→ EXTRACT PROVIDED
** START **
HA Clustering Overview

A number of Palo Alto Networks ® firewall models now support session state synchronization among firewalls in a high availability (HA) cluster of up to 16 firewalls. The HA cluster peers synchronize sessions to protect against failure of the data center or a large security inspection point with horizontally scaled firewalls. In the case of a network outage or a firewall going down, the sessions fail over to a different firewall in the cluster. Such synchronization is especially helpful in the following use cases.

One use case is when HA peers are spread across multiple data centers so that there is no single point of failure within or between data centers. A second multi-data center use case is when one data center is active and the other is standby.

Diagram showing HA Cluster across two data centers.

HA Clustering: Multi-Data Center Redundancy

A third HA clustering use case is horizontal scaling, in which you add HA cluster members to a single data center to scale security and ensure session survivability.

Diagram showing horizontal scaling with HA Cluster in a single data center.

HA Clustering: Horizontal Scaling in a Single Data Center

HA clusters support a Layer 3 or virtual wire deployment. HA peers in the cluster can be a combination of HA pairs and standalone cluster members. In an HA cluster, all members are considered active; there is no concept of passive firewalls except for HA pairs, which can keep their active/passive relationship after you add them to an HA cluster.

All cluster members share session state. When a new firewall joins an HA cluster, that triggers all firewalls in the cluster to synchronize all existing sessions. HA4 and HA4 backup connections are the dedicated cluster links that synchronize session state among all cluster members having the same cluster ID. The HA4 link between cluster members detects connectivity failures between cluster members. HA1 (control link), HA2 (data link), and HA3 (packet-forwarding link) are not supported between cluster members that aren’t HA pairs.

For a normal session that has not failed over, only the firewall that is the session owner creates a traffic log. For a session that failed over, the new session owner (the firewall that receives the failed over traffic) creates the traffic log.

The firewall models that support HA clustering and the maximum number of members supported per cluster are as follows:

Firewall Model Number of Members Supported Per Cluster
PA-3200 Series 6
PA-5200 Series 16
PA-5450 8
PA-7000 Series firewalls that have at least one of the following cards: PA-7000-100G-NPC, PA-7000-20GQXM-NPC, PA-7000-20GXM-NPC PA-7080: 4
PA-7050: 6
VM-300 6
VM-500 6
VM-700 16

HA clustering is not supported in public cloud deployments. Consider the HA Clustering Best Practices and Provisioning before you start to Configure HA Clustering.

HA Clustering Best Practices and Provisioning

These are the provisioning requirements and best practices for HA clustering.

Provisioning Requirements and Best Practices

Session Synchronization Best Practices

Health Check Best Practices

Configure HA Clustering

Learn about HA clustering and follow the HA Clustering Best Practices and Provisioning before you configure HA firewalls as members of a cluster.

  1. Establish an interface as an HA interface (to later assign as the HA4 link).
** END **
→ LISTED ENTRIES
** START **
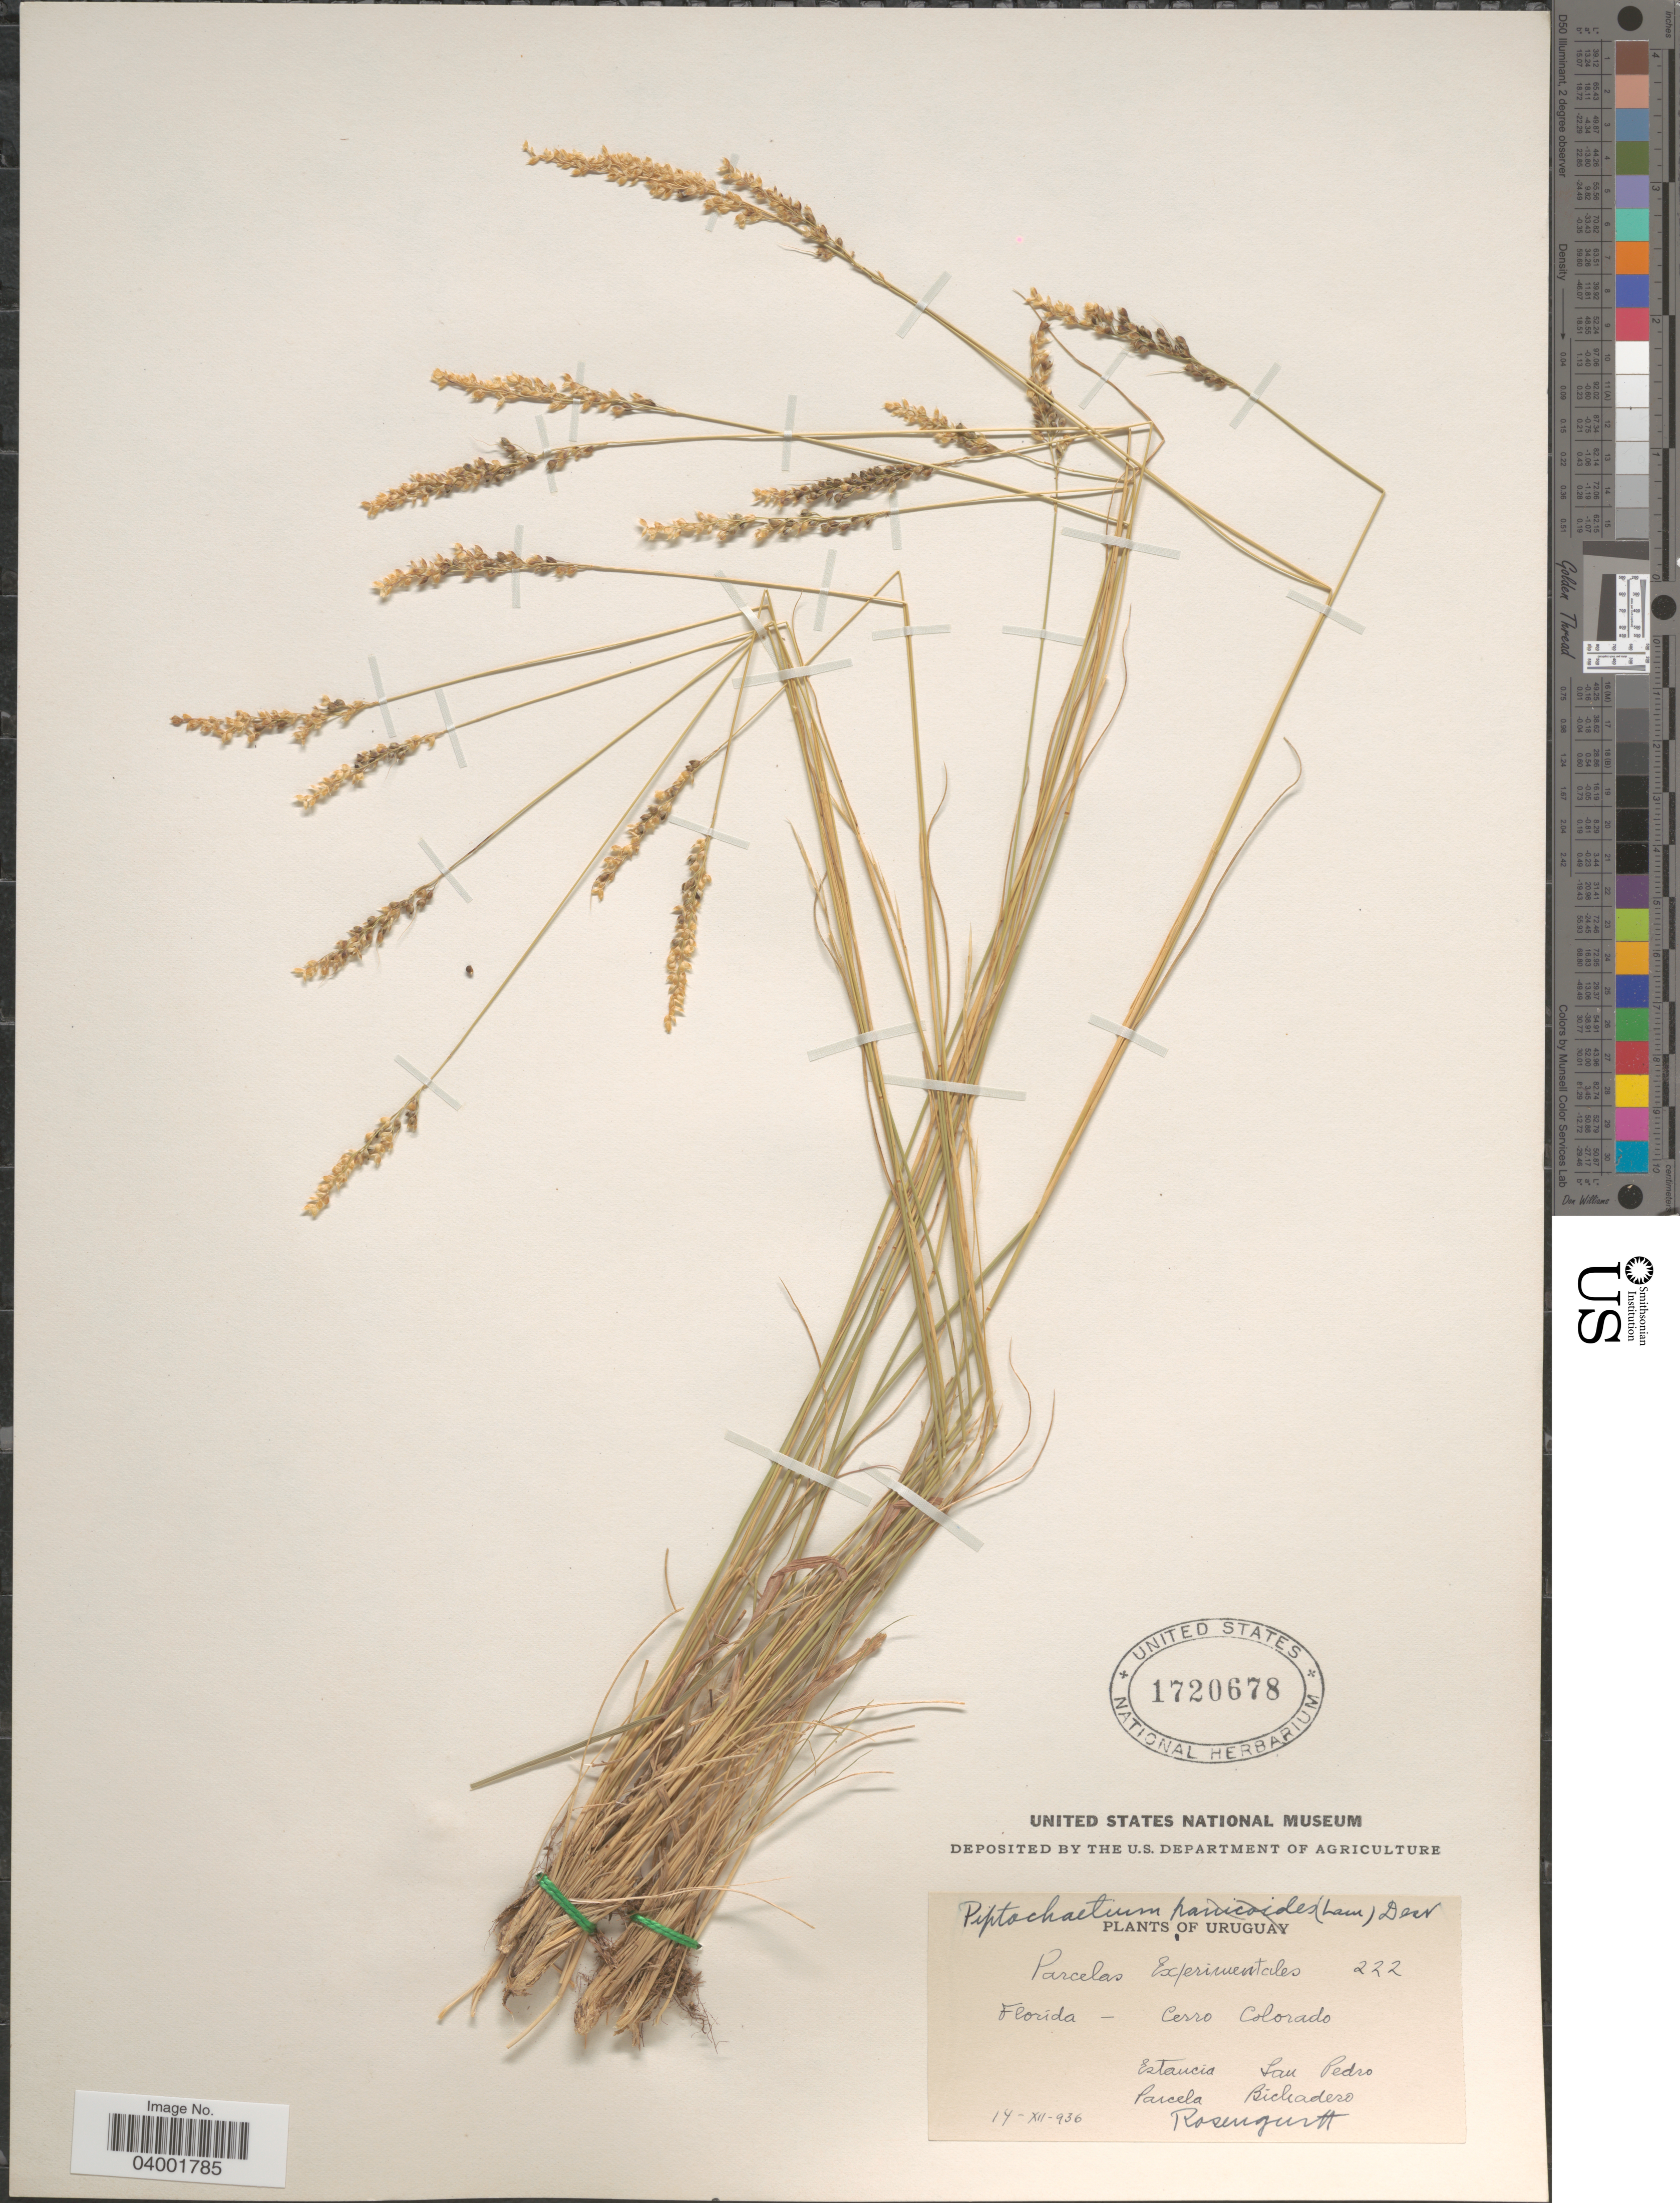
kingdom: Plantae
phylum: Tracheophyta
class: Liliopsida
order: Poales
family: Poaceae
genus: Piptochaetium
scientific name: Piptochaetium montevidense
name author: (Spreng.) Parodi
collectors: Rosengurtt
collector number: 222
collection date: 1936-12-14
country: Uruguay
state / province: Florida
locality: Cerro Colorado. Estancia San Pedro. Parcela Bichadero.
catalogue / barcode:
** END **
Please answer these from the HA clustering overview:
1. What is the maximum number of members per cluster for the PA-5450?
2. Which connections synchronize session state among all cluster members that have the same cluster ID?
3. In what kind of deployment is HA clustering not supported?

→ SOLUTION TO THIS EXERCISE
1. 8
2. HA4 and HA4 backup connections
3. Public cloud deployments